It is one of the many paradoxes of a post-colonial world: Portugal was the first western country to colonise parts of India — Goa from 1510 — and the last to leave in 1961. But now, thousands of Goans are opting for Portuguese passports and ending up in Britain.
Under Portuguese nationality law, those born in Goa before its liberation from the European nation’s rule on December 19, 1961 can claim Portuguese citizenship after registering their births in Lisbon and their next three generations can also claim citizenship.
In recent years, there has been something of a rush to give up Indian passports in Goa, register births in Portugal, acquire citizenship and passports in that country, and move to Britain.
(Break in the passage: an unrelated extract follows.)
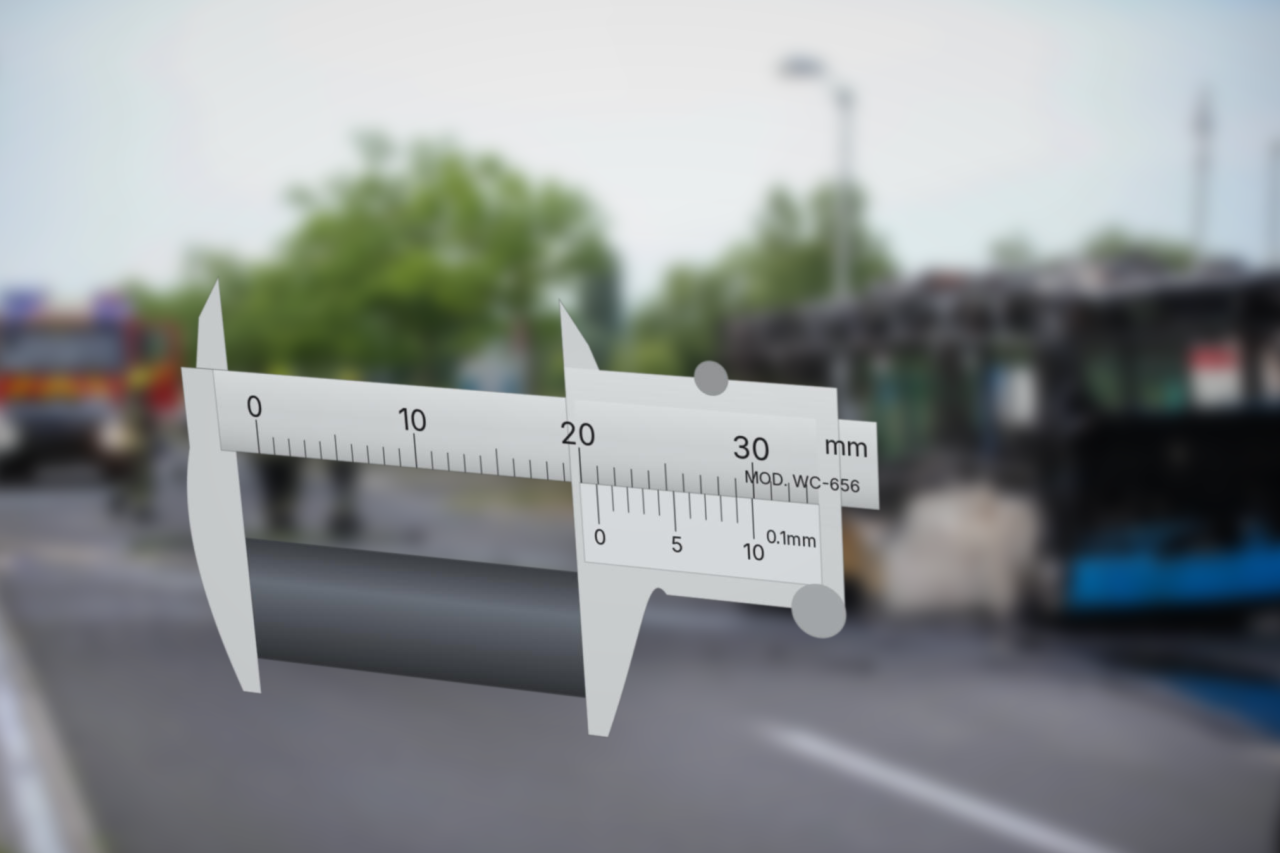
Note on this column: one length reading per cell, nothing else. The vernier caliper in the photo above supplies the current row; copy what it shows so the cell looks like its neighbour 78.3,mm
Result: 20.9,mm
In Swindon , an unassuming manufacturing town in the ceremonial county of Wiltshire, it doesn’t take long to come across areas inhabited predominantly by Goans.
“They hold Portuguese passports but have very little to do with that country. Many have never been to Portugal, but use its citizenship to migrate to Britain and end up in places like Swindon, Hayes, Cranford,” Jaime Barreto, a Goa-origin civil servant, said.
Nearly 12,000 such working-class Goans have moved to Swindon in the last decade, changing its demography and leading to some tension. A Portuguese passport makes them EU citizens, with the right to live, work anywhere in the union, and access thousands of pounds in state benefits from the local taxpayer.